Can you copy, character for character, the lines in the records below starting at the line that contains "The Senate passed" and ending at the line that contains "Families displaced from", with both of those lines included?

▶ **Information provided**:
=======

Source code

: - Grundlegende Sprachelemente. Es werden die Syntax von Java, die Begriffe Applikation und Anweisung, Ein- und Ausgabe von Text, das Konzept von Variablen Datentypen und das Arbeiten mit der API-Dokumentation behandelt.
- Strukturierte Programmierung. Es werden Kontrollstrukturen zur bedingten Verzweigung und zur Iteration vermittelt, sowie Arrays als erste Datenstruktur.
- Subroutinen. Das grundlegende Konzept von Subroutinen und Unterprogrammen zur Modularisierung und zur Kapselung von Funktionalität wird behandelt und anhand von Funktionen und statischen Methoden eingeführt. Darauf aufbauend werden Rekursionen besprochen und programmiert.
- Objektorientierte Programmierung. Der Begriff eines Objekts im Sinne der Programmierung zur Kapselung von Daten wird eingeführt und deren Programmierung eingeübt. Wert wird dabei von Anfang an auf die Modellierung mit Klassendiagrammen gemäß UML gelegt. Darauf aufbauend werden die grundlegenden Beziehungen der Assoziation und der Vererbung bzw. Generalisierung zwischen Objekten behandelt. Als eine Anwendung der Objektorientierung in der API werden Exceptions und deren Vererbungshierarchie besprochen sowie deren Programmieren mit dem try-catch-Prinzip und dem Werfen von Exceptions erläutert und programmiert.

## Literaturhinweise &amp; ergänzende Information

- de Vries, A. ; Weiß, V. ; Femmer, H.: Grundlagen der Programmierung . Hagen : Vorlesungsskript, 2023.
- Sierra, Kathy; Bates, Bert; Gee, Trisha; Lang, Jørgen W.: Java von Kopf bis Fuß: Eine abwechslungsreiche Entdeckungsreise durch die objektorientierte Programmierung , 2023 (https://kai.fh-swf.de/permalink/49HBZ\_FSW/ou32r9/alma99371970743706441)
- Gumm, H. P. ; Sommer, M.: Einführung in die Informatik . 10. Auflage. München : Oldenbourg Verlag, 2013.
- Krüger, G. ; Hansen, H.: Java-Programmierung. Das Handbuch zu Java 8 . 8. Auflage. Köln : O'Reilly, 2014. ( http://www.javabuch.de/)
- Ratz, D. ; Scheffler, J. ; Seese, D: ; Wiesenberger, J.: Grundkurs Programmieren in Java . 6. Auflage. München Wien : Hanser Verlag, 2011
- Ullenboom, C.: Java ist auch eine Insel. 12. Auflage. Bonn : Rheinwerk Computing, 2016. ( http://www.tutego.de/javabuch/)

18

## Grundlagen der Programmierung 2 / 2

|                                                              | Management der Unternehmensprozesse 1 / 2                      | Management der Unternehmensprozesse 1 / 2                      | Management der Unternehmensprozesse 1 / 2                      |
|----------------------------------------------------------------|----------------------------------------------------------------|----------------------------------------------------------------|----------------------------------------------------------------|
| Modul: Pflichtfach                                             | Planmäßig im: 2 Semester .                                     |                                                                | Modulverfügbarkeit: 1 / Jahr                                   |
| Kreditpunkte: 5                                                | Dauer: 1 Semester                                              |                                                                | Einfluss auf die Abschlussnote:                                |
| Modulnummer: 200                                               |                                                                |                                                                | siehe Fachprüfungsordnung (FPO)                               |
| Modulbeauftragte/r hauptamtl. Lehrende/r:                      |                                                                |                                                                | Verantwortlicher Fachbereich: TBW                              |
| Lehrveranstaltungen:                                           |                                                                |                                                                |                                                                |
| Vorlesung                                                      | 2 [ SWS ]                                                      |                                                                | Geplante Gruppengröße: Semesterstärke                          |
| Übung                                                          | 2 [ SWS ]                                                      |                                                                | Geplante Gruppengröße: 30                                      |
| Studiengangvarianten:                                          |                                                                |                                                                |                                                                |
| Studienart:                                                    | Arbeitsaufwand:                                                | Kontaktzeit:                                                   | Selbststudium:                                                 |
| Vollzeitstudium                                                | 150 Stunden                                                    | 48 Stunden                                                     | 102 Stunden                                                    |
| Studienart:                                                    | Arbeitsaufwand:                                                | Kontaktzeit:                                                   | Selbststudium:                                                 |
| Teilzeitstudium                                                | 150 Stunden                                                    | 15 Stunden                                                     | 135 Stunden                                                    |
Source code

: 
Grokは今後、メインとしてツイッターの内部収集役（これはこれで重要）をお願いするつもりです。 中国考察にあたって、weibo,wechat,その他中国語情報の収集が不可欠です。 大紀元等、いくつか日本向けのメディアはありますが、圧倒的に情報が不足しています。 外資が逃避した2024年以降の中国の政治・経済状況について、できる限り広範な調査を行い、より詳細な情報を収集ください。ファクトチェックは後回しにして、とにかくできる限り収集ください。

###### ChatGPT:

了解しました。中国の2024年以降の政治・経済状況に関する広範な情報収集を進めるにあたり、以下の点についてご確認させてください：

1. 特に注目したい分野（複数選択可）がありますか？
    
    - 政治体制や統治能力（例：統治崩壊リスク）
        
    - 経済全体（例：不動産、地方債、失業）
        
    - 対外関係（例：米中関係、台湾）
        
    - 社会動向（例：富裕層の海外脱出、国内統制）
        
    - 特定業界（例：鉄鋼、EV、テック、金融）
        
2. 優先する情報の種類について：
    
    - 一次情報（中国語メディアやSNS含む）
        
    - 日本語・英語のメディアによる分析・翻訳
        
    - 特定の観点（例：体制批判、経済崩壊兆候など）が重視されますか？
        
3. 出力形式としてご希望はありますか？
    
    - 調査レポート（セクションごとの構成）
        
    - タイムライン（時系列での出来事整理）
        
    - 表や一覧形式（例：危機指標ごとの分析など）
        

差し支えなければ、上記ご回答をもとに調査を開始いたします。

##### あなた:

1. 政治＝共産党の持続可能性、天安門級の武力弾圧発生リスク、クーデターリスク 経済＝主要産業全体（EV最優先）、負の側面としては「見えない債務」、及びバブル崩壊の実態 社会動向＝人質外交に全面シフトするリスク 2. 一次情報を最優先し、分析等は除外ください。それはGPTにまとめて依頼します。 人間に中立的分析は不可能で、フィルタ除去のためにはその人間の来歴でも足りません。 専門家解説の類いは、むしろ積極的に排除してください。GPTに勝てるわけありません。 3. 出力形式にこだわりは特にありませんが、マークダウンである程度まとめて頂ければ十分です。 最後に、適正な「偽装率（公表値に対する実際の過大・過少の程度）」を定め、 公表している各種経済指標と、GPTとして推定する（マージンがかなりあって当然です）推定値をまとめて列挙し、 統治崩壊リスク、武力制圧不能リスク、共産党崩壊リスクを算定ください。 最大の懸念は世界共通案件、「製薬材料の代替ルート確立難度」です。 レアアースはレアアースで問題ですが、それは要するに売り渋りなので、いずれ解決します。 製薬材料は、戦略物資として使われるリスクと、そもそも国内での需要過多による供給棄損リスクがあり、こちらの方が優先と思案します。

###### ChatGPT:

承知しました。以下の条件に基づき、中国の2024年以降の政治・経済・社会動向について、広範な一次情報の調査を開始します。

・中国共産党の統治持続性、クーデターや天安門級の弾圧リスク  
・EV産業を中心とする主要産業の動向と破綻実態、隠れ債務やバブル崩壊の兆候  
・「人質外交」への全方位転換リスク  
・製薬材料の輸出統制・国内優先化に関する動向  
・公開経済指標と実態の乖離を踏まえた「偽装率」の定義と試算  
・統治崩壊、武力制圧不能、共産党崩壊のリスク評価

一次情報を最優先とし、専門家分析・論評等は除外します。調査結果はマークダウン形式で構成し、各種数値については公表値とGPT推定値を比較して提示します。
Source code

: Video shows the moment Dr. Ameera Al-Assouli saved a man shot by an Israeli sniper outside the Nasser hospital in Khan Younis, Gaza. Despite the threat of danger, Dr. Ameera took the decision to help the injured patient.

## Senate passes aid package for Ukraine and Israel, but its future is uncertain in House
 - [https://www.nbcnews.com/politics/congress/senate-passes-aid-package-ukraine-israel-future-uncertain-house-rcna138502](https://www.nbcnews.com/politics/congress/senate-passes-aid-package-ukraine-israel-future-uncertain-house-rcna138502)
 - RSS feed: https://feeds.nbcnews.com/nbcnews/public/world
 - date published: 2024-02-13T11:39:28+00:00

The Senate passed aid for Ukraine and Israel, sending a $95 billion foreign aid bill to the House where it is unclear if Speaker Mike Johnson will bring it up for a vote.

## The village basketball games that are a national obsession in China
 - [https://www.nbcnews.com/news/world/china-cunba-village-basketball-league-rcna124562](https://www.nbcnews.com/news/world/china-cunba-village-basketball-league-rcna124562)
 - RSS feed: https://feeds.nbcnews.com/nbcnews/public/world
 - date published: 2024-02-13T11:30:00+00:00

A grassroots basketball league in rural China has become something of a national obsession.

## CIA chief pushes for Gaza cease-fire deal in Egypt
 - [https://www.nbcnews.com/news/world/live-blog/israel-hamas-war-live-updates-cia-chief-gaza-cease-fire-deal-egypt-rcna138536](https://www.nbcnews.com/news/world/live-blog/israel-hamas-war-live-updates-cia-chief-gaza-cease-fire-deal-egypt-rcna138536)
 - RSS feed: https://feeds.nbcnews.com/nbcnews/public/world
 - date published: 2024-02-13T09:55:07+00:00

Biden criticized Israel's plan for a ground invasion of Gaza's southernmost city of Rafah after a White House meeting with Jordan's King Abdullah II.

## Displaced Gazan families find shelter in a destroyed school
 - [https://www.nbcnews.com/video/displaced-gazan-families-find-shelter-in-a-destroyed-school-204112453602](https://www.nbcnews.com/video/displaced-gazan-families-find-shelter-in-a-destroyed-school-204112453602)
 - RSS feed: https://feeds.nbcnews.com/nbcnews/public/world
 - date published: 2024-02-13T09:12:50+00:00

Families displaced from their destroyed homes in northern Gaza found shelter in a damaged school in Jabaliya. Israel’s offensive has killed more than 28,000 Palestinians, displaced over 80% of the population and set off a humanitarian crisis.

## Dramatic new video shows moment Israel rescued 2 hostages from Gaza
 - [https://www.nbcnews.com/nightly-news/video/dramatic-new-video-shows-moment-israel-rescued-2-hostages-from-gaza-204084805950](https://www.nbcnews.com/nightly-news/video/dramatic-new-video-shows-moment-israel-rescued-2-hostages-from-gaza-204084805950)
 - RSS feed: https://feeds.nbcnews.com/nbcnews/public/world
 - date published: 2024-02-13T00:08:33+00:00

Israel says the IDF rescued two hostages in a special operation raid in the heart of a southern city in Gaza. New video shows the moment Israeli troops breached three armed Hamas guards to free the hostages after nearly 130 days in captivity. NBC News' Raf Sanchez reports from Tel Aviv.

=======

▶ **Solved problem**:
The Senate passed aid for Ukraine and Israel, sending a $95 billion foreign aid bill to the House where it is unclear if Speaker Mike Johnson will bring it up for a vote.

## The village basketball games that are a national obsession in China
 - [https://www.nbcnews.com/news/world/china-cunba-village-basketball-league-rcna124562](https://www.nbcnews.com/news/world/china-cunba-village-basketball-league-rcna124562)
 - RSS feed: https://feeds.nbcnews.com/nbcnews/public/world
 - date published: 2024-02-13T11:30:00+00:00

A grassroots basketball league in rural China has become something of a national obsession.

## CIA chief pushes for Gaza cease-fire deal in Egypt
 - [https://www.nbcnews.com/news/world/live-blog/israel-hamas-war-live-updates-cia-chief-gaza-cease-fire-deal-egypt-rcna138536](https://www.nbcnews.com/news/world/live-blog/israel-hamas-war-live-updates-cia-chief-gaza-cease-fire-deal-egypt-rcna138536)
 - RSS feed: https://feeds.nbcnews.com/nbcnews/public/world
 - date published: 2024-02-13T09:55:07+00:00

Biden criticized Israel's plan for a ground invasion of Gaza's southernmost city of Rafah after a White House meeting with Jordan's King Abdullah II.

## Displaced Gazan families find shelter in a destroyed school
 - [https://www.nbcnews.com/video/displaced-gazan-families-find-shelter-in-a-destroyed-school-204112453602](https://www.nbcnews.com/video/displaced-gazan-families-find-shelter-in-a-destroyed-school-204112453602)
 - RSS feed: https://feeds.nbcnews.com/nbcnews/public/world
 - date published: 2024-02-13T09:12:50+00:00

Families displaced from their destroyed homes in northern Gaza found shelter in a damaged school in Jabaliya. Israel’s offensive has killed more than 28,000 Palestinians, displaced over 80% of the population and set off a humanitarian crisis.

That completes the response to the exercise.